Bagikan:

JAKARTA - Tenaga Ahli Utama Kantor Staf Presiden (KSP), Theo Litaay, meninjau langsung kondisi Kasat Intel Polres Metro Jakarta Pusat, AKBP Ferikson Tampubolon, yang menjadi korban pemukulan saat pengamanan unjuk rasa yang berakhir ricuh, di Jakarta, pada Jumat, 11 Maret.

Unjuk rasa tersebut digelar di depan Kementerian Dalam Negeri (Kemendagri), dengan tuntutan menolak pemekaran Daerah Otonomi Baru (DOB) di Papua.

"KIta semua berharap agar peristiwa kekerasan dalam unjuk rasa tidak terulang kembali," ujar Theo, di Rumah Sakit Umum Daerah (RSUD) Tarakan, Jakarta Pusat, sebagaimana dilansir Antara, Sabtu, 12 Maret.

​​​

Theo hadir bersama Tenaga Ahli Utama KSP lainnya, Ade Irfan Pulungan, guna menjenguk sekaligus memastikan keadaan terkini dari AKBP Ferikson Tampubolon. Theo menyatakan bahwa dalam koridor kebebasan berpendapat, kegiatan unjuk rasa sebagai upaya menyampaikan aspirasi tentu diperbolehkan, selama tidak diikuti dengan praktik kekerasan.
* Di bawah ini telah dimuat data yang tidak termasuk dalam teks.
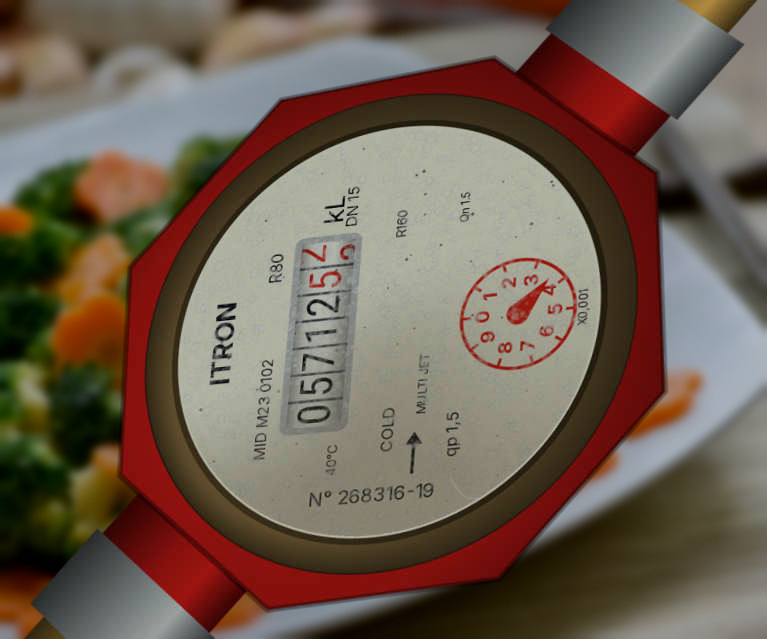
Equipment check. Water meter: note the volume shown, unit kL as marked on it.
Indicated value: 5712.523 kL
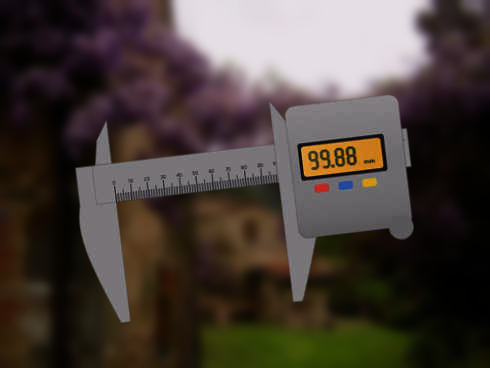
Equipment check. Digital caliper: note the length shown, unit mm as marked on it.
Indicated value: 99.88 mm
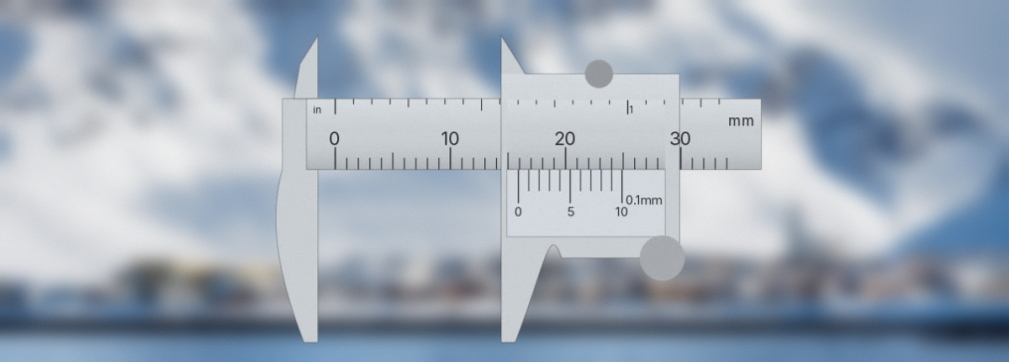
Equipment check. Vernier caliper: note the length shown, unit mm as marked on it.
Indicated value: 15.9 mm
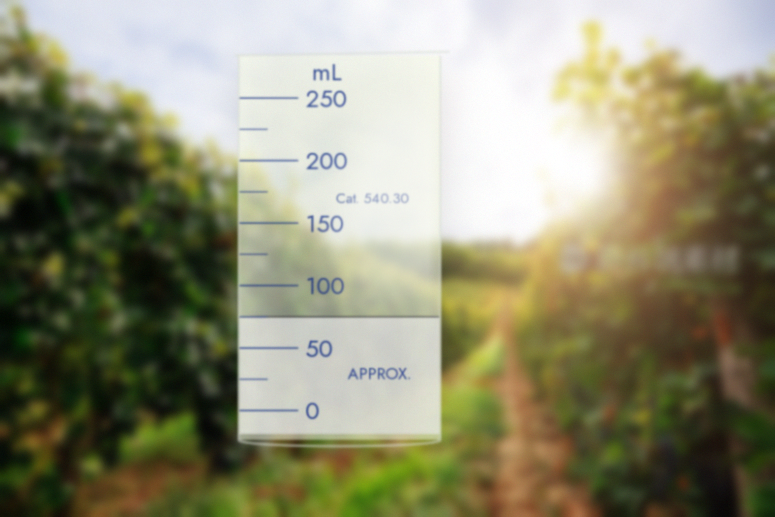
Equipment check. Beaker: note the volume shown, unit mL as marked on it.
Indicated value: 75 mL
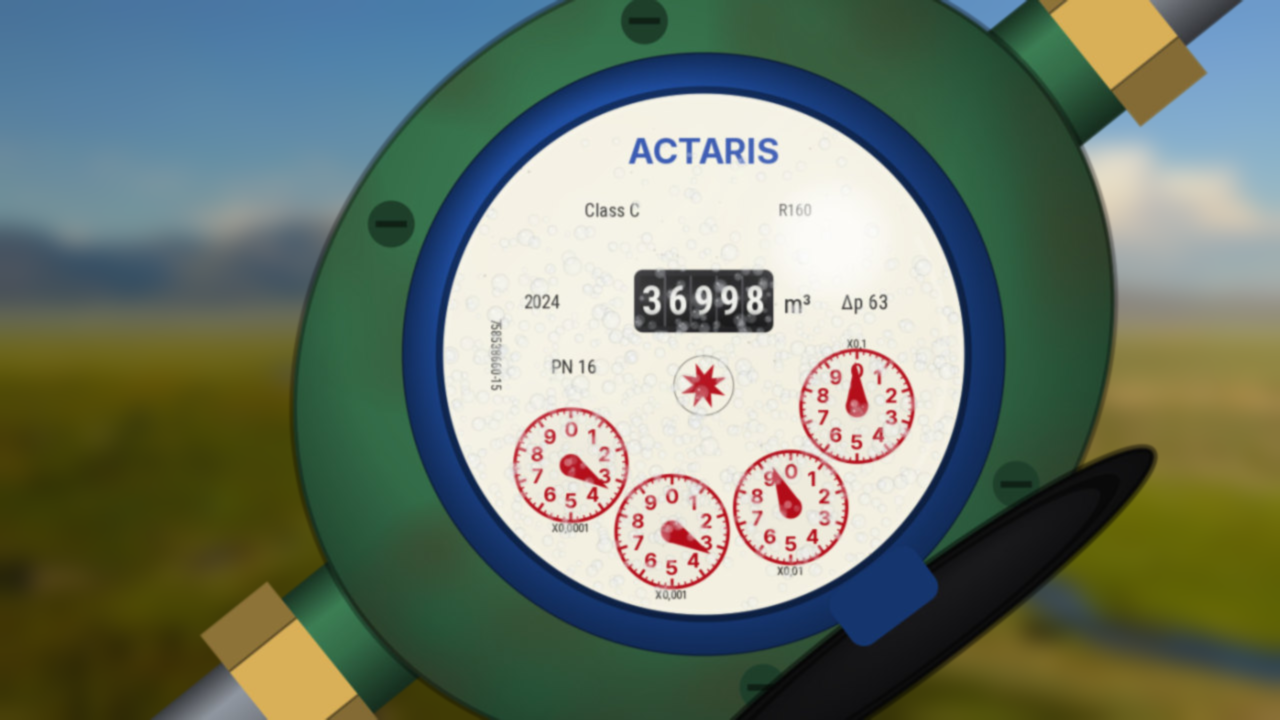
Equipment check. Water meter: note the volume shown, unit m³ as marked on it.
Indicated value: 36997.9933 m³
“KSP meminta agar dalam penyampaian aspirasi bisa dilakukan tanpa menyerang petugas keamanan dan mengganggu ketertiban umum. Semoga kekerasan seperti ini tidak terulang kembali,” tutur Theo.

Korban yang sempat jatuh tersungkur tak sadarkan diri setelah aksi pemukulan kini telah mendapatkan perawatan secara intensif. Korban juga mendapatkan pengobatan untuk mengurangi trauma bekas pukulan di bagian pipi dan kepala.

Dilaporkan oleh pihak rumah sakit, korban masih merasakan kebas di beberapa bagian di kepala dan akan terus diobservasi dalam tiga hari ke depan. Namun, diharapkan tidak ada komplikasi serius yang terjadi.

Theo menegaskan bahwa KSP mengecam tindakan anarkis yang dilakukan kepada aparat kepolisian. Dia menegaskan kebebasan berpendapat tidak seharusnya disertai dengan perbuatan yang melawan hukum seperti penganiayaan, perusakan dan penyerangan.

Sebelumnya, demonstrasi yang berlangsung pada Jumat (11/3) berakhir ricuh setelah aparat kepolisian mengimbau secara persuasif agar massa tidak berdemo di sekitar objek vital seperti kawasan Istana Kepresidenan, sebagaimana tertuang dalam aturan Undang-Undang No. 9 Tahun 1998 tentang Penyampaian Pendapat di Muka Umum.

Polisi juga mengimbau agar unjuk rasa tidak dilaksanakan bertepatan dengan ibadah sholat Jumat, agar tidak mengganggu ketertiban umum. Namun, sejumlah massa menolak imbauan tersebut dan kericuhan pun terjadi disertai dengan aksi kekerasan.